* **Your instructions**
All lines below between the line with "Fig. 12 Impact" and the line with "Figure 9. Connection", including both, must be copied exactly, and the pictures must be omitted.

* **Saved entries**
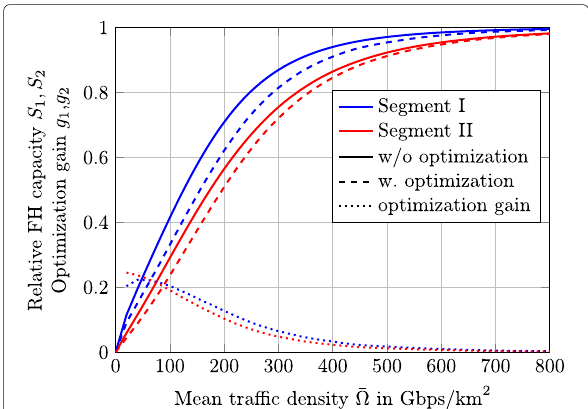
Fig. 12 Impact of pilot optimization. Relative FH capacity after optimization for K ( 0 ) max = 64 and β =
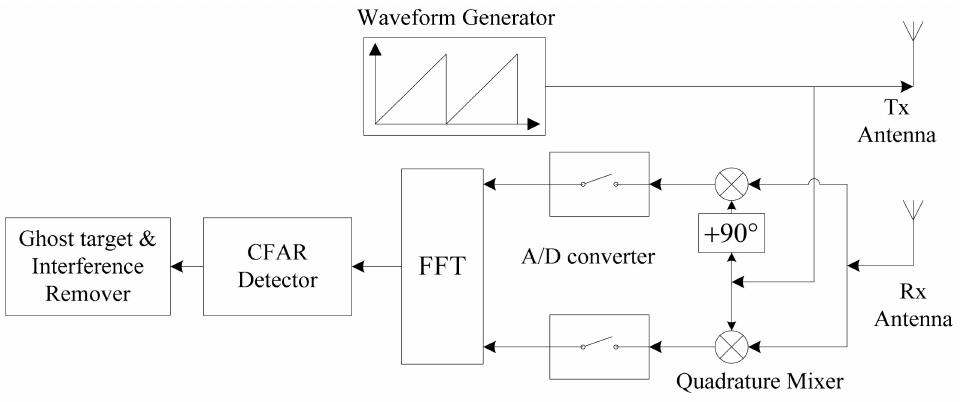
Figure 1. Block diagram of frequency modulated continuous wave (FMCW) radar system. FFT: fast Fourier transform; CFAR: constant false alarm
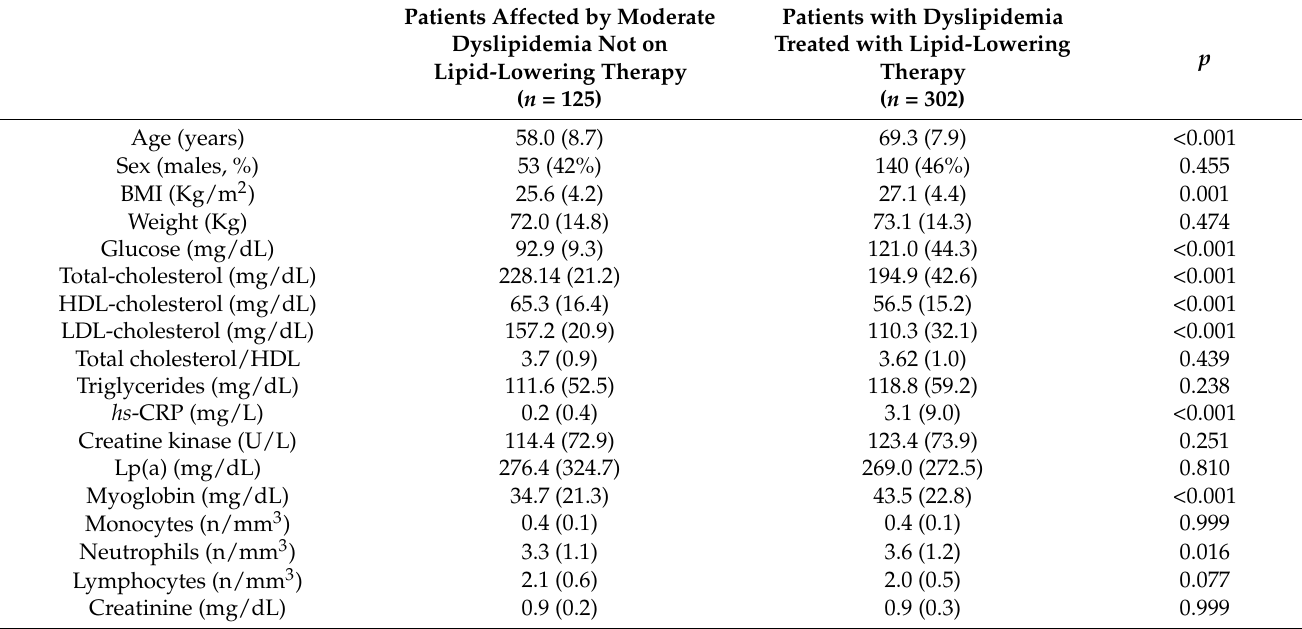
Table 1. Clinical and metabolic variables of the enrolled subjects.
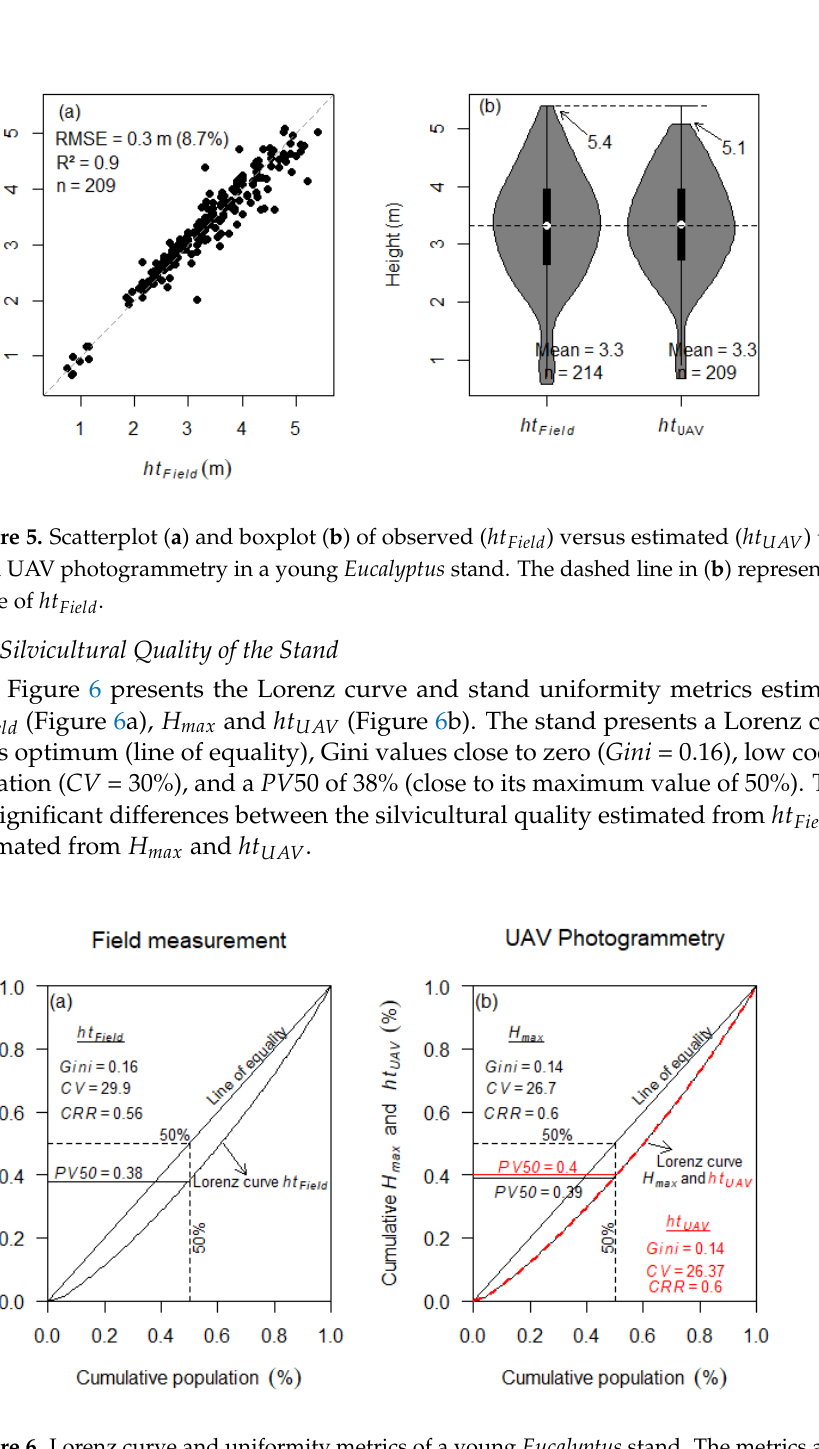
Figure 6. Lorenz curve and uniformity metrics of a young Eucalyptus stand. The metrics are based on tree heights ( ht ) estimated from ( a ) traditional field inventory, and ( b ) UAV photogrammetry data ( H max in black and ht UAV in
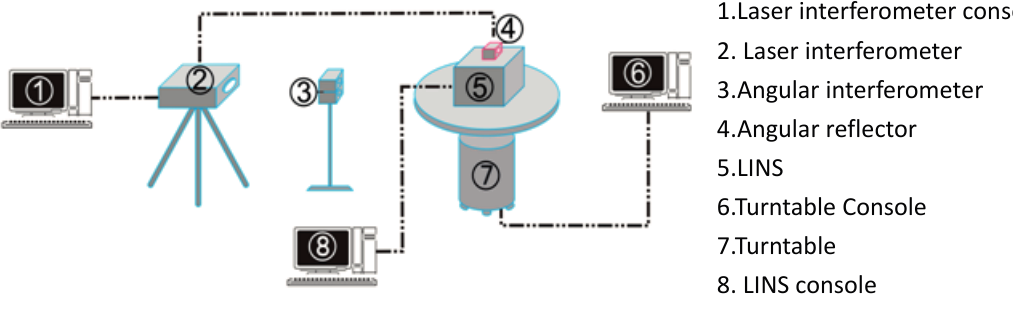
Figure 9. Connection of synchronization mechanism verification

---

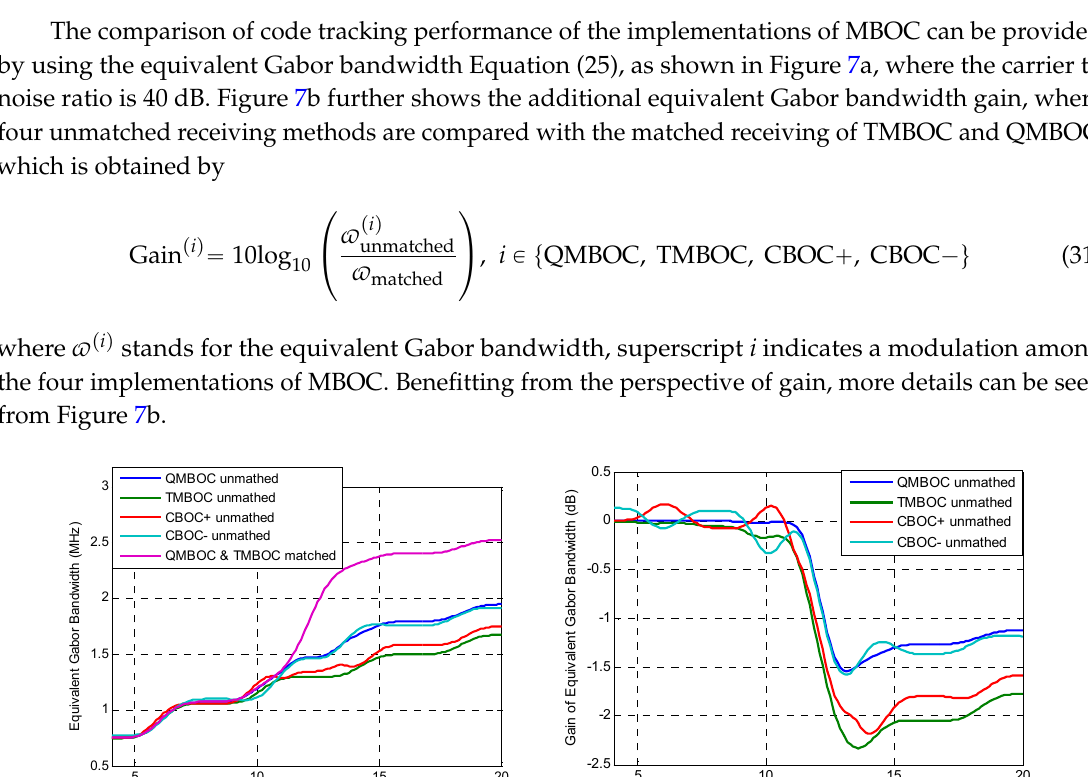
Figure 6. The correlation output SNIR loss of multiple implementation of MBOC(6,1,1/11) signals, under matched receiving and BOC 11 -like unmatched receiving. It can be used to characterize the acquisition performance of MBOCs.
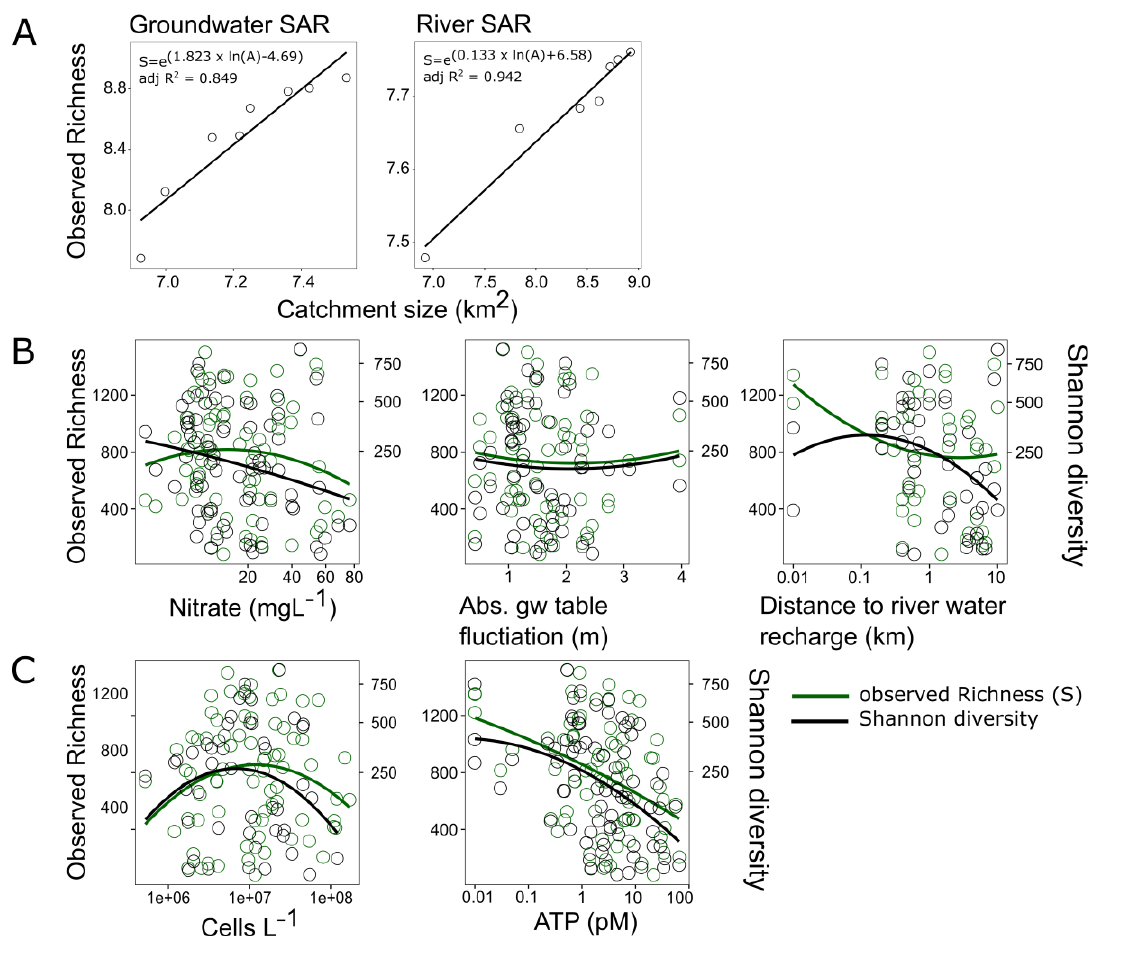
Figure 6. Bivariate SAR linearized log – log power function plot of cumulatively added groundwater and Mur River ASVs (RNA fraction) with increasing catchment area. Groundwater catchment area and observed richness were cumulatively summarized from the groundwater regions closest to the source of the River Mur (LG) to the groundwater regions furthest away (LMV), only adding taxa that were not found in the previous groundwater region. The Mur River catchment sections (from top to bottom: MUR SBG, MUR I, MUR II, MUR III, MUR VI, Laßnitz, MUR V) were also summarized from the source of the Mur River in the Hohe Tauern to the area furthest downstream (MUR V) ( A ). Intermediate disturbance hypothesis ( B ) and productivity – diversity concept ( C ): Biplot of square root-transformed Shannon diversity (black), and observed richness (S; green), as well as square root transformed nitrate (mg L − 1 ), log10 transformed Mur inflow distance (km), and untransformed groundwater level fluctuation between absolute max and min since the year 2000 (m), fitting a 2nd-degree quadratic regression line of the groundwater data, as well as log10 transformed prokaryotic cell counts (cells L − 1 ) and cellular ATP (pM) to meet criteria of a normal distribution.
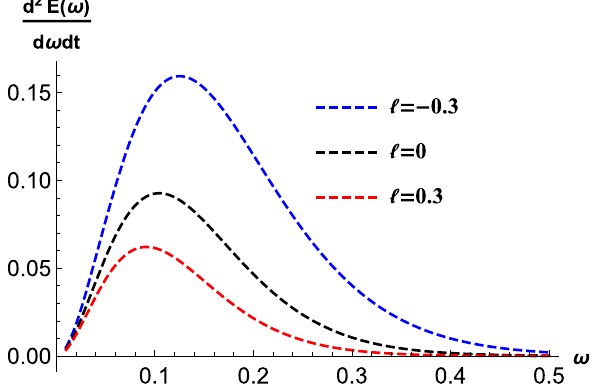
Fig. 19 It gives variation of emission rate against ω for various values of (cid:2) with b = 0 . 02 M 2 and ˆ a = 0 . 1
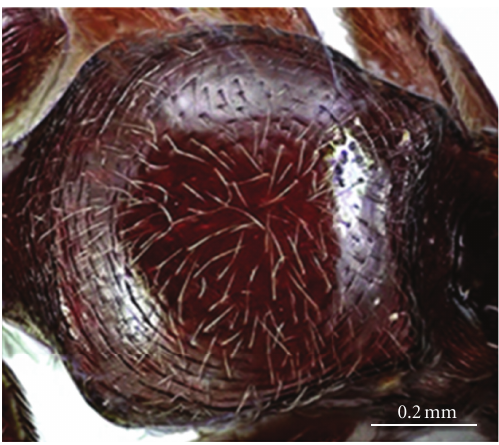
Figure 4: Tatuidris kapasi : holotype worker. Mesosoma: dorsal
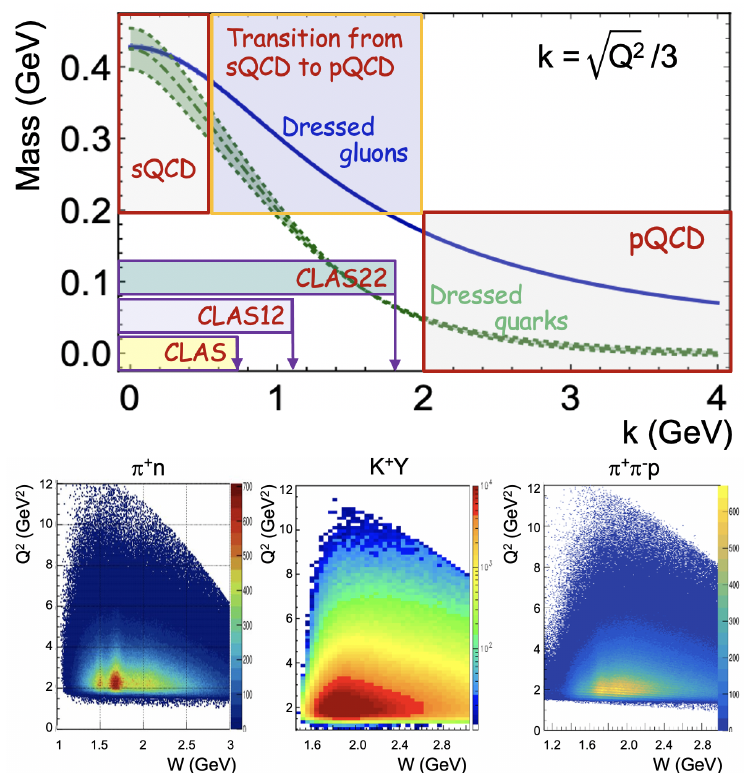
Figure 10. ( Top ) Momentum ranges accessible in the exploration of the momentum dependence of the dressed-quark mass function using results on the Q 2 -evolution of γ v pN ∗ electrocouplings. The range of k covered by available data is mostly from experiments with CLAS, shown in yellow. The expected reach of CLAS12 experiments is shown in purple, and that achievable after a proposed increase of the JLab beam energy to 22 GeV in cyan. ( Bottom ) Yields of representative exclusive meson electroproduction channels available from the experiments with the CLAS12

* **Your response**
Fig. 12 Impact of pilot optimization. Relative FH capacity after optimization for K ( 0 ) max = 64 and β =
Figure 1. Block diagram of frequency modulated continuous wave (FMCW) radar system. FFT: fast Fourier transform; CFAR: constant false alarm
Table 1. Clinical and metabolic variables of the enrolled subjects.
Figure 6. Lorenz curve and uniformity metrics of a young Eucalyptus stand. The metrics are based on tree heights ( ht ) estimated from ( a ) traditional field inventory, and ( b ) UAV photogrammetry data ( H max in black and ht UAV in
Figure 9. Connection of synchronization mechanism verification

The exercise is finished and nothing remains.